Jeopardy! and oncology are different tasks
With Jeopardy!, Watson has the perfect scenario. The question-and-answer format is specific and defined. Watson was trained on and tested with quiz questions written in the same style. Therefore, the collection and preparation of data for analytics is relatively straightforward. All Watson needs is tremendous computational power to crunch through lots of data and determine the most likely answer.
On the other hand, oncology contains more complexity. In fact, oncology is several problems rolled into one: diagnostics, culling information from previous journal publications and analyzing the unstructured patient information. While AI does well analyzing the quantitative data in lab results, it does not yet have the capability to analyze texts that are rich in context and nuance.
Almost every journal article and doctor’s note is written by a different author, and each has varying use of jargon and shorthand. Parsing out the content and the relationship between different components (genetic mutations, symptoms, signaling pathways, etc.) in a ten-page, densely written journal article is much more complex than dissecting a one-sentence Jeopardy! question. Humans find it comparatively easy to figure out which of the multiple points made in the paper is most crucial in a particular context; in comparison, Ais such as Watson can’t pick up such nuance easily.
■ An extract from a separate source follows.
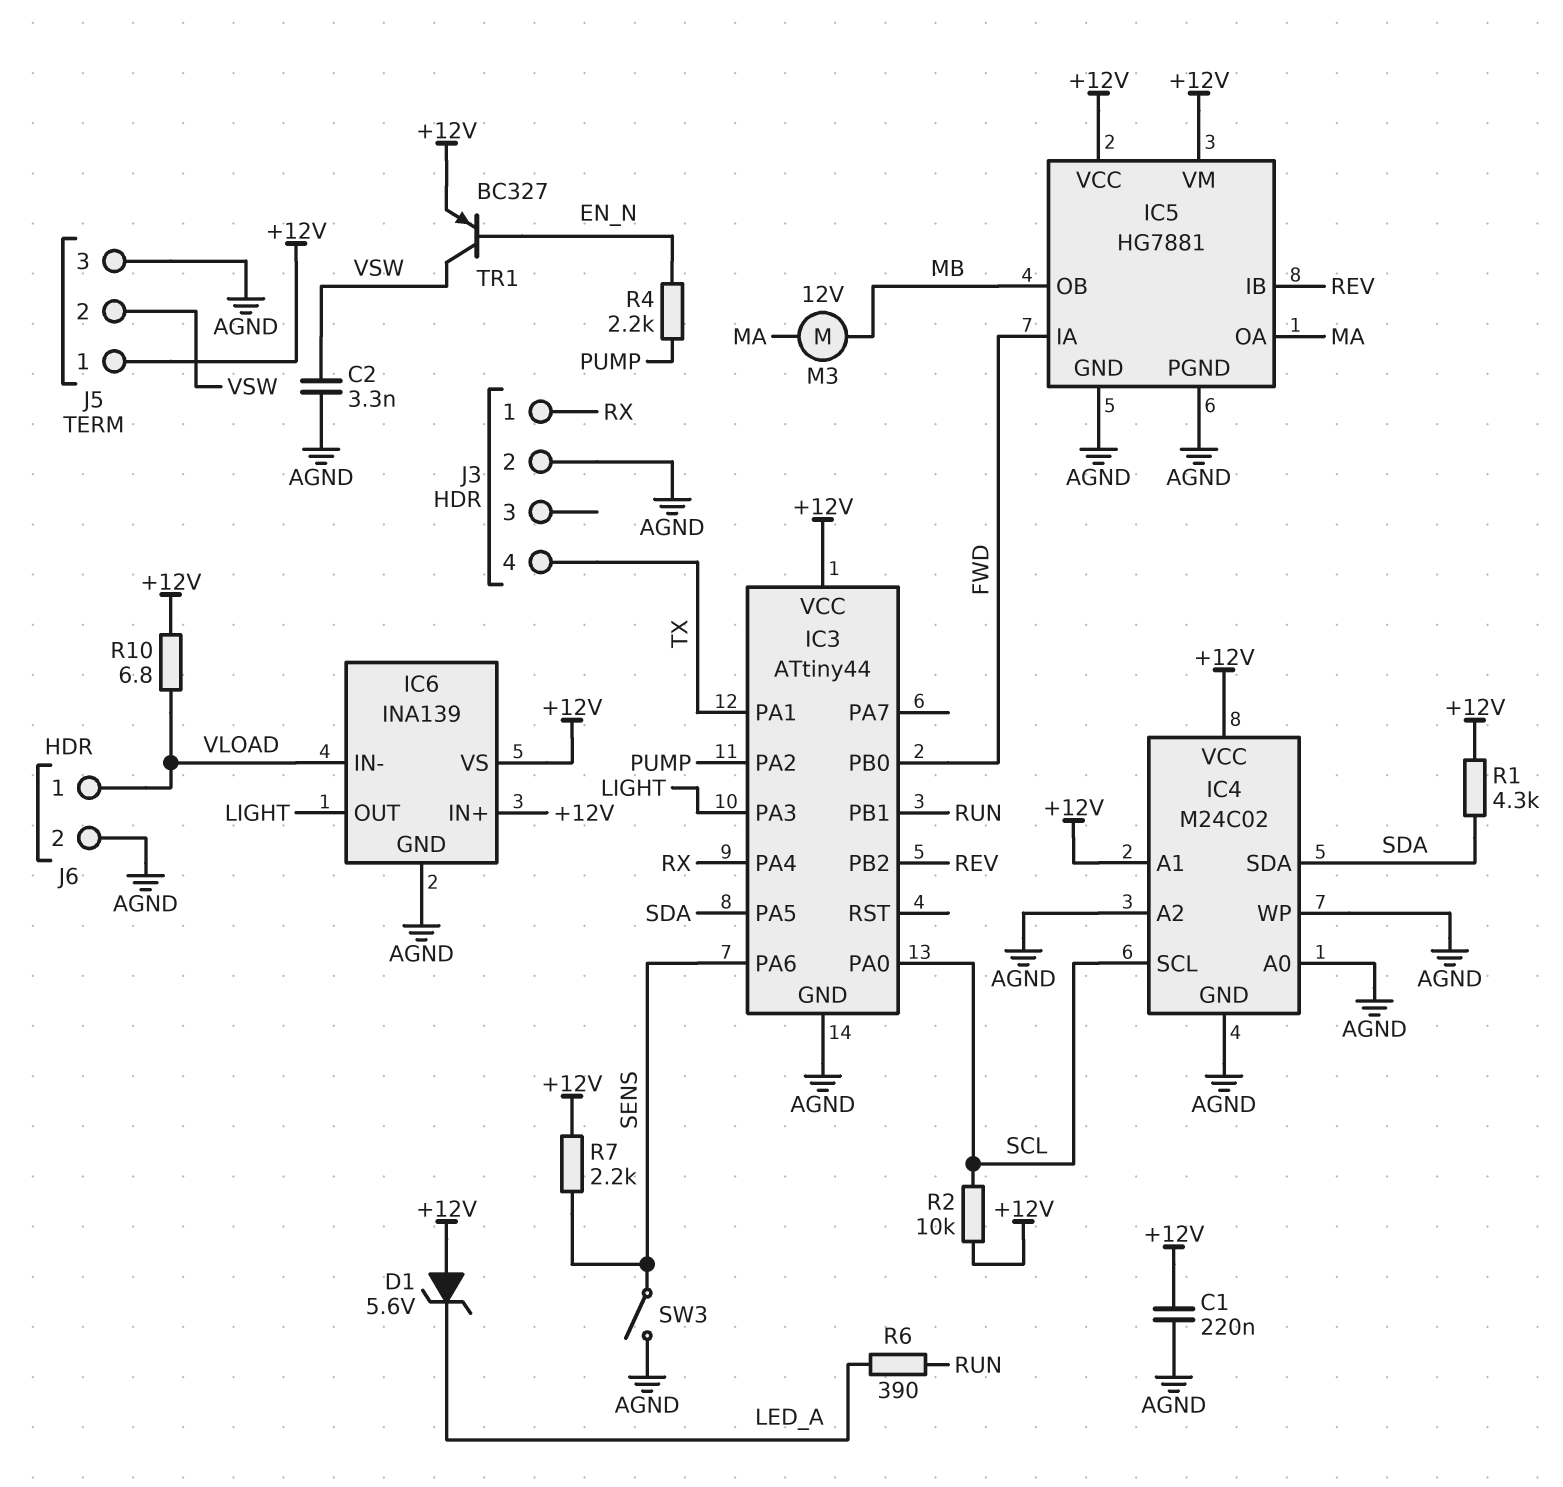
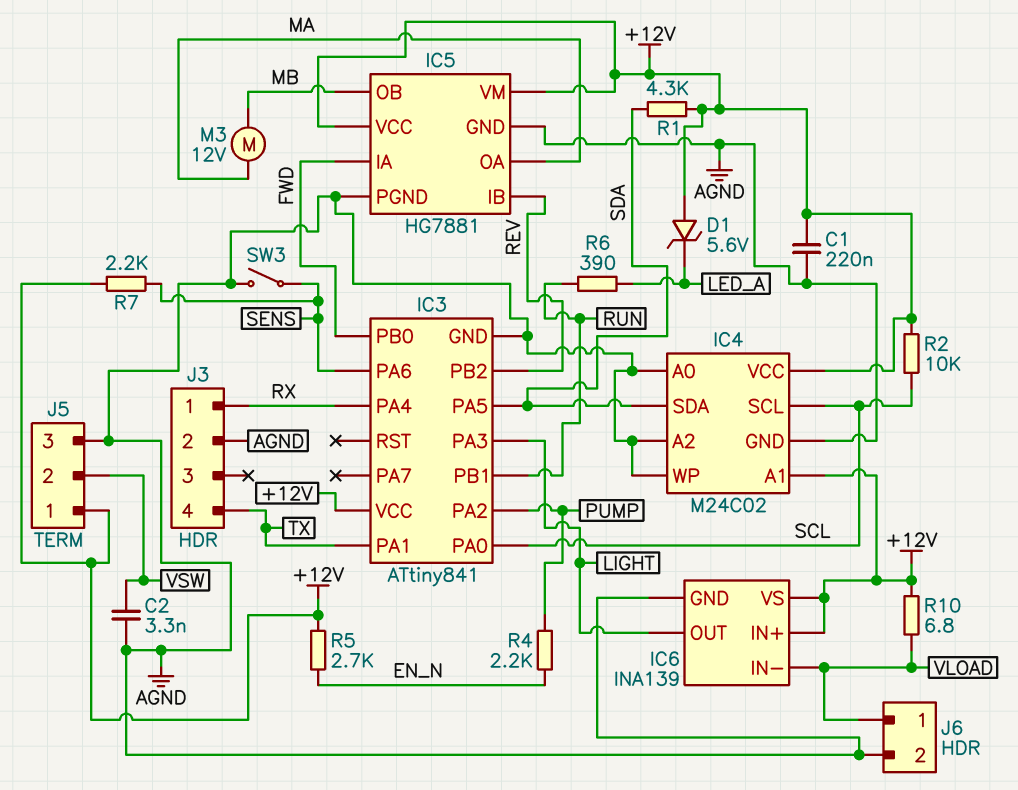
IC3: ATtiny44 -> ATtiny841
R5: none -> 2.7k (+12V, EN_N)
TR1: PNP BC327 (B EN_N, C VSW, E +12V) -> none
Similarly, doctors’ notes often contain incomplete information and details that are vaguely written or not organized in chronological order. Humans can decide which detail is more crucial in a particular context, but AI can only work according to a defined protocol; as a result, these system do not have the flexibility to weigh one type of detail against others in one paper and do the opposite in the next paper.
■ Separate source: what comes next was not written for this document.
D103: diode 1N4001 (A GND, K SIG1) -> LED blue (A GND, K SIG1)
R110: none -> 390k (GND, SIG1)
Moreover, there are what engineers refer to as the “unknown unknowns”, which may introduce bias that affects your analysis without you realizing it. Here, the unknown unknown may be mechanisms, genes, pathways, or interactions whose connection with cancer have not been identified. While these also pose a problem to humans, our brains are more flexible in assessing the significance of the unknown unknowns. However, AI are less effective in assessing these variables without prior instruction. Lastly, if the doctors have biases, then Watson will inherit their bias via training with their notes; the bias may affect the accuracy of the diagnosis.
As a result, collecting and preparing data from journal articles and doctors’ notes for analytics will be messy. The same The Oncologist paper that showed Watson’s proficiency in diagnostics also observed that Watson scored poorly for time-dependent, complex recommendations like therapy timelines. In addition, Watson performed inconsistently during its evaluation of different types of cancers, doing better in some types than others.
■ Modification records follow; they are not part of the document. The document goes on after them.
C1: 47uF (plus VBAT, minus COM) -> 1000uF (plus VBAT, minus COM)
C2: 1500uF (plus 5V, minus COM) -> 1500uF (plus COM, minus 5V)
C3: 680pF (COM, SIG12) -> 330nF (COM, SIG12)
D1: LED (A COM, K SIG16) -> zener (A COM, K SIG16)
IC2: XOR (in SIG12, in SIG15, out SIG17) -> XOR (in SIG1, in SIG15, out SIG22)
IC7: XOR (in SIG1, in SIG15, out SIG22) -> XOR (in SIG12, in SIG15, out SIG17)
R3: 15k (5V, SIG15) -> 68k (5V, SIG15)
What Watson does well in medicine
AI systems like Watson can still have broad applications in medicine. AI or AI-powered robots excel in performing repetitive tasks with defined steps, such as simple routine surgeries of the eye or hair, analysis of X-rays or other scans, checking on patients between office visits and handling administrative billing or claims.
Watson has also had success analyzing clear, structured data such as genetic information. For example, the University of North Carolina recently published a paper on the effectiveness of Watson Genomics. During a study, Watson was able to identify previously unidentified mutations that proved important to therapeutic recommendations.
Right now, AI already has broad applications in the manufacturing sector. By taking over tasks that are repetitive, tedious and dangerous, AI leaves humans to do more complex and nuanced problem-solving. This way, AI and humans can work side-by-side to achieve higher efficiency and lower inaccuracy.
The same lesson can be applied to healthcare, where AI takes on the more menial tasks and leaves the humans to deal with the ambiguity and complex.
Meanwhile, continuously retraining of the algorithm with new data, such as novel genes, pathways and biomarkers that are involved, may reinforce AI’s learning and improve its accuracy.